(Andy-I think you’ll be pleased at the brevity.)
I think my status sums up my feelings about Holy Saturday and Easter Vigil very nicely, and I don’t like reinventing things.
“The candles in the sanctuary are lit again. Signifying the presence of my Lord once again. I know it’s a candle, and part of me thinks it symbolic, rather than real. That our Risen King doesn’t actually go away for one day each liturgical year, but the church on Holy Saturday is cold and dark, and it hurts me to think about that Saturday all those years ago. And once more I weep in gratitude for the empty tomb and the end of my King’s suffering, and the beginning of our Redemption.”
The fact is that Holy Saturday scares me. It HURTS me. The Church, the place that has provided me peace when NOTHING made sense, the place where I was Ransomed, the place of safety, it’s dark and cold. And utterly lonely. Two thousand years ago on Holy Saturday, He was gone. It’s commonly believed that He was in Perdition, causing an earthquake, but I kind of believe that we are all being subtly influenced by a certain Italian vernacular poet in our impressions of that. But I don’t know-I wasn’t there. But the idea of a world without my King, without the Man and Son of God that made my Redemption possible, well, it’s scary. And here’s where my very human and not at all neurotic control issues rare their ugly heads. What if He hadn’t risen? What if something had gone wrong? What if, down there (regardless of the specific scenario, He was outside of the presence of God, His Father…a terrible place) something had gone awry? (True confessions time: I’m worried about running out of things to do in the hereafter. I mean, ETERNITY? I can’t think about that too hard. I’ve got a STACK of books that I need to catch up on, but what then?) (Nope, not neurotic at all.)
And-I know, that’s where the faith part comes in. It didn’t go awry, because it was part of God’s Plan. But I come from a LONG tradition of worriers. The fact is that faith is something that I struggle with. I’d say daily, but the reality is that it is far more frequent than that. It’s part of the “dying to self” and “recognizing that control is truly an illusion” thing, but those are VERY HARD lessons to learn. Particularly for someone who Does What I Do. I’m kind of hoping that I learn how to do those things before I slip this mortal coil.

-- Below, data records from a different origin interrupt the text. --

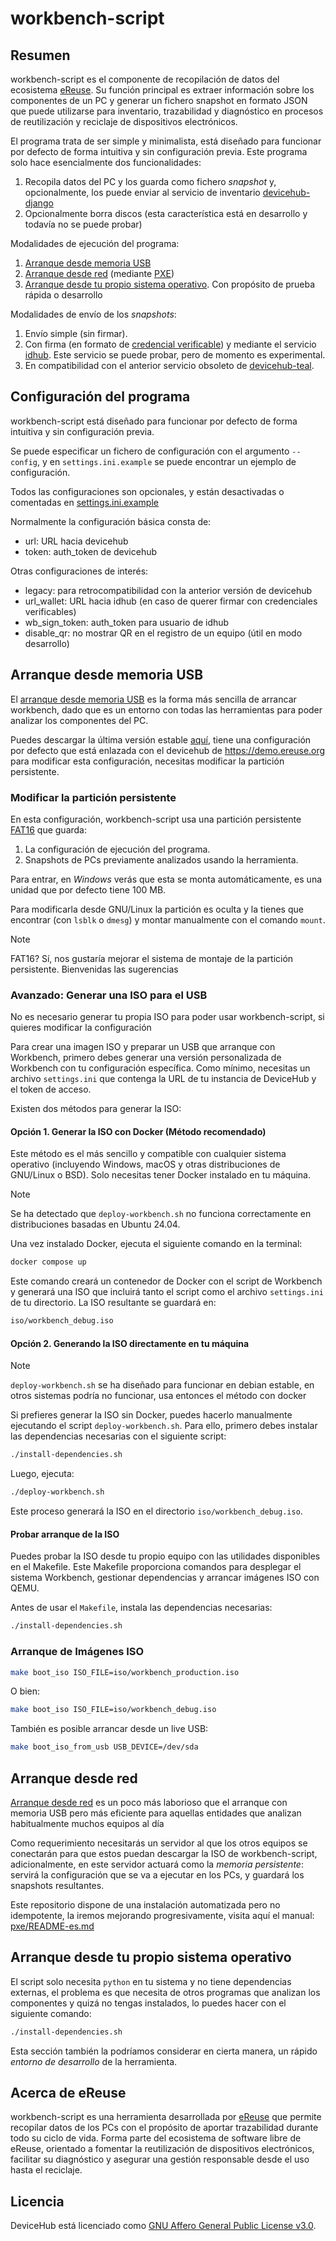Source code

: # workbench-script

## Resumen

workbench-script es el componente de recopilación de datos del ecosistema [eReuse](https://ereuse.org/). Su función principal es extraer información sobre los componentes de un PC y generar un fichero snapshot en formato JSON que puede utilizarse para inventario, trazabilidad y diagnóstico en procesos de reutilización y reciclaje de dispositivos electrónicos.

El programa trata de ser simple y minimalista, está diseñado para funcionar por defecto de forma intuitiva y sin configuración previa. Este programa solo hace esencialmente dos funcionalidades:

1. Recopila datos del PC y los guarda como fichero *snapshot* y, opcionalmente, los puede enviar al servicio de inventario [devicehub-django](https://farga.pangea.org/ereuse/devicehub-django/)
2. Opcionalmente borra discos (esta característica está en desarrollo y todavía no se puede probar)

Modalidades de ejecución del programa:

1. [Arranque desde memoria USB](#arranque-desde-memoria-usb)
2. [Arranque desde red](#arranque-desde-red) (mediante [PXE](https://es.wikipedia.org/wiki/Entorno_de_ejecuci%C3%B3n_de_prearranque))
3. [Arranque desde tu propio sistema operativo](#arranque-desde-tu-propio-sistema-operativo). Con propósito de prueba rápida o desarrollo

Modalidades de envío de los *snapshots*:

1. Envío simple (sin firmar).
2. Con firma (en formato de [credencial verificable](https://en.wikipedia.org/wiki/Verifiable_credentials)) y mediante el servicio [idhub](https://farga.pangea.org/ereuse/idhub). Este servicio se puede probar, pero de momento es experimental.
3. En compatibilidad con el anterior servicio obsoleto de [devicehub-teal](https://github.com/eReuse/devicehub-teal).

## Configuración del programa

workbench-script está diseñado para funcionar por defecto de forma intuitiva y sin configuración previa.

Se puede especificar un fichero de configuración con el argumento `--config`, y en `settings.ini.example` se puede encontrar un ejemplo de configuración.

Todos las configuraciones son opcionales, y están desactivadas o comentadas en [settings.ini.example](./settings.ini.example)

Normalmente la configuración básica consta de:

- url: URL hacia devicehub
- token: auth_token de devicehub

Otras configuraciones de interés:

- legacy: para retrocompatibilidad con la anterior versión de devicehub
- url_wallet: URL hacia idhub (en caso de querer firmar con credenciales verificables)
- wb_sign_token: auth_token para usuario de idhub
- disable_qr: no mostrar QR en el registro de un equipo (útil en modo desarrollo)

## Arranque desde memoria USB

El [arranque desde memoria USB](https://es.wikipedia.org/wiki/Memoria_USB) es la forma más sencilla de arrancar workbench, dado que es un entorno con todas las herramientas para poder analizar los componentes del PC.

Puedes descargar la última versión estable [aquí](https://docs.ereuse.org/workbench-script-iso/v2025.1.iso), tiene una configuración por defecto que está enlazada con el devicehub de https://demo.ereuse.org para modificar esta configuración, necesitas modificar la partición persistente.

### Modificar la partición persistente

En esta configuración, workbench-script usa una partición persistente [FAT16](https://1984.lsi.us.es/wiki-ssoo/index.php/FAT#FAT_16) que guarda:

1. La configuración de ejecución del programa.
2. Snapshots de PCs previamente analizados usando la herramienta.

Para entrar, en *Windows* verás que esta se monta automáticamente, es una unidad que por defecto tiene 100 MB.

Para modificarla desde GNU/Linux la partición es oculta y la tienes que encontrar (con `lsblk` o `dmesg`) y montar manualmente con el comando `mount`.

> [!NOTE]
> FAT16? Sí, nos gustaría mejorar el sistema de montaje de la partición persistente. Bienvenidas las sugerencias

### Avanzado: Generar una ISO para el USB

No es necesario generar tu propia ISO para poder usar workbench-script, si quieres modificar la configuración

Para crear una imagen ISO y preparar un USB que arranque con Workbench, primero debes generar una versión personalizada de Workbench con tu configuración específica. Como mínimo, necesitas un archivo `settings.ini` que contenga la URL de tu instancia de DeviceHub y el token de acceso.

Existen dos métodos para generar la ISO:

#### Opción 1. Generar la ISO con Docker (Método recomendado)

Este método es el más sencillo y compatible con cualquier sistema operativo (incluyendo Windows, macOS y otras distribuciones de GNU/Linux o BSD). Solo necesitas tener Docker instalado en tu máquina.

> [!NOTE]
> Se ha detectado que `deploy-workbench.sh` no funciona correctamente en distribuciones basadas en Ubuntu 24.04.

Una vez instalado Docker, ejecuta el siguiente comando en la terminal:

```sh
docker compose up
```

Este comando creará un contenedor de Docker con el script de Workbench y generará una ISO que incluirá tanto el script como el archivo `settings.ini` de tu directorio. La ISO resultante se guardará en:

```sh
iso/workbench_debug.iso
```

#### Opción 2. Generando la ISO directamente en tu máquina

> [!NOTE]
> `deploy-workbench.sh` se ha diseñado para funcionar en debian estable, en otros sistemas podría no funcionar, usa entonces el método con docker

Si prefieres generar la ISO sin Docker, puedes hacerlo manualmente ejecutando el script `deploy-workbench.sh`. Para ello, primero debes instalar las dependencias necesarias con el siguiente script:

```sh
./install-dependencies.sh
```

Luego, ejecuta:

```sh
./deploy-workbench.sh
```

Este proceso generará la ISO en el directorio `iso/workbench_debug.iso`.

#### Probar arranque de la ISO

Puedes probar la ISO desde tu propio equipo con las utilidades disponibles en el Makefile. Este Makefile proporciona comandos para desplegar el sistema Workbench, gestionar dependencias y arrancar imágenes ISO con QEMU.

Antes de usar el `Makefile`, instala las dependencias necesarias:

```sh
./install-dependencies.sh
```

### Arranque de Imágenes ISO

```sh
make boot_iso ISO_FILE=iso/workbench_production.iso
```

O bien:

```sh
make boot_iso ISO_FILE=iso/workbench_debug.iso
```

También es posible arrancar desde un live USB:

```sh
make boot_iso_from_usb USB_DEVICE=/dev/sda
```

## Arranque desde red

[Arranque desde red](https://es.wikipedia.org/wiki/Arranque_desde_red) es un poco más laborioso que el arranque con memoria USB pero más eficiente para aquellas entidades que analizan habitualmente muchos equipos al día

Como requerimiento necesitarás un servidor al que los otros equipos se conectarán para que estos puedan descargar la ISO de workbench-script, adicionalmente, en este servidor actuará como la *memoria persistente*: servirá la configuración que se va a ejecutar en los PCs, y guardará los snapshots resultantes.

Este repositorio dispone de una instalación automatizada pero no idempotente, la iremos mejorando progresivamente, visita aquí el manual: [pxe/README-es.md](pxe/README-es.md)

## Arranque desde tu propio sistema operativo

El script solo necesita `python` en tu sistema y no tiene dependencias externas, el problema es que necesita de otros programas que analizan los componentes y quizá no tengas instalados, lo puedes hacer con el siguiente comando:

```sh
./install-dependencies.sh
```

Esta sección también la podríamos considerar en cierta manera, un rápido *entorno de desarrollo* de la herramienta.

## Acerca de eReuse

workbench-script es una herramienta desarrollada por [eReuse](https://ereuse.org/) que permite recopilar datos de los PCs con el propósito de aportar trazabilidad durante todo su ciclo de vida. Forma parte del ecosistema de software libre de eReuse, orientado a fomentar la reutilización de dispositivos electrónicos, facilitar su diagnóstico y asegurar una gestión responsable desde el uso hasta el reciclaje.

## Licencia

DeviceHub está licenciado como [GNU Affero General Public License v3.0](LICENSE).
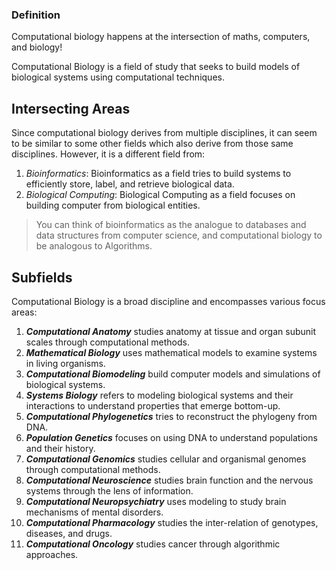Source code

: ### Definition
Computational biology happens at the intersection of maths, computers, and biology!

Computational Biology is a field of study that seeks to build models of biological systems using computational techniques.

## Intersecting Areas
Since computational biology derives from multiple disciplines, it can seem to be similar to some other fields which also derive from those same disciplines. However, it is a different field from:
1. *Bioinformatics*: Bioinformatics as a field tries to build systems to efficiently store, label, and retrieve biological data.
2. *Biological Computing*: Biological Computing as a field focuses on building computer from biological entities.

> You can think of bioinformatics as the analogue to databases and data structures from computer science, and computational biology to be analogous to Algorithms.

## Subfields
Computational Biology is a broad discipline and encompasses various focus areas:
1. ***Computational Anatomy*** studies anatomy at tissue and organ subunit scales through  computational methods.
2. ***Mathematical Biology*** uses mathematical models to examine systems in living organisms.
3. ***Computational Biomodeling*** build computer models and simulations of biological systems.
4. ***Systems Biology*** refers to modeling biological systems and their interactions to understand properties that emerge bottom-up.
5. ***Computational Phylogenetics*** tries to reconstruct the phylogeny from DNA.
6. ***Population Genetics*** focuses on using DNA to understand populations and their history.
7. ***Computational Genomics*** studies cellular and organismal genomes through computational methods.
8. ***Computational Neuroscience*** studies brain function and the nervous systems through the lens of information.
9. ***Computational Neuropsychiatry*** uses modeling to study brain mechanisms of mental disorders.
10. ***Computational Pharmacology*** studies the inter-relation of genotypes, diseases, and drugs.
11. ***Computational Oncology*** studies cancer through algorithmic approaches.
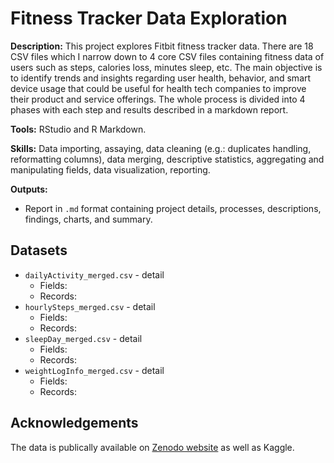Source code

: # Fitness Tracker Data Exploration

**Description:** This project explores Fitbit fitness tracker data. There are 18 CSV files which I narrow down to 4 core CSV files containing fitness data of users such as steps, calories loss, minutes sleep, etc. The main objective is to identify trends and insights regarding user health, behavior, and smart device usage that could be useful for health tech companies to improve their product and service offerings. The whole process is divided into 4 phases with each step and results described in a markdown report.

**Tools:** RStudio and R Markdown.

**Skills:** Data importing, assaying, data cleaning (e.g.: duplicates handling, reformatting columns), data merging, descriptive statistics, aggregating and manipulating fields, data visualization, reporting.

**Outputs:** 
- Report in `.md` format containing project details, processes, descriptions, findings, charts, and summary.
  
## Datasets
- `dailyActivity_merged.csv` - detail
  - Fields:   
  - Records:
- `hourlySteps_merged.csv` - detail
  - Fields:   
  - Records:
- `sleepDay_merged.csv` - detail
  - Fields:   
  - Records:
- `weightLogInfo_merged.csv` - detail
  - Fields:   
  - Records:
  
## Acknowledgements
The data is publically available on [Zenodo website](https://zenodo.org/records/53894#.YMoUpnVKiP9) as well as Kaggle.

But the amazing thing is that God, in all of His wisdom, loves us, neuroses and all. (He’d probably prefer I work on these issues.) And it’s because of that Love, that Amazing Grace, that on Easter Sunday, the tomb was empty. Because of that unending Patience, Love, and Grace, the Church has light on Easter Sunday, the Church is warm, is peaceful, and feels again like my temporal home. And I can’t think about that too hard or I start to cry again, and The Sir does NOT like it when I cry.
Okay, so the brevity bit got kind of tossed somewhere in the middle there, Andy, but I had thoughts.
This concludes my three part attempt at being thoughtful and serious. Please tune in tomorrow when we will be discussing why it is that I cannot keep a cell phone alive longer than a Dollar Store goldfish, what the Easter Bunny brings to old people who are self-employed, and probably some other RIVETING subjects.
PS-I know not all of my readers are of my faith, or of any faith. Please do not take the prior three posts as some kind of judgment on your beliefs, please know that I love you all, and respect your beliefs immensely. This year, it felt time to get back to my faith. I claim no expertise, these were just my thoughts. It was intense, having non-television related thoughts for three whole days. Whew.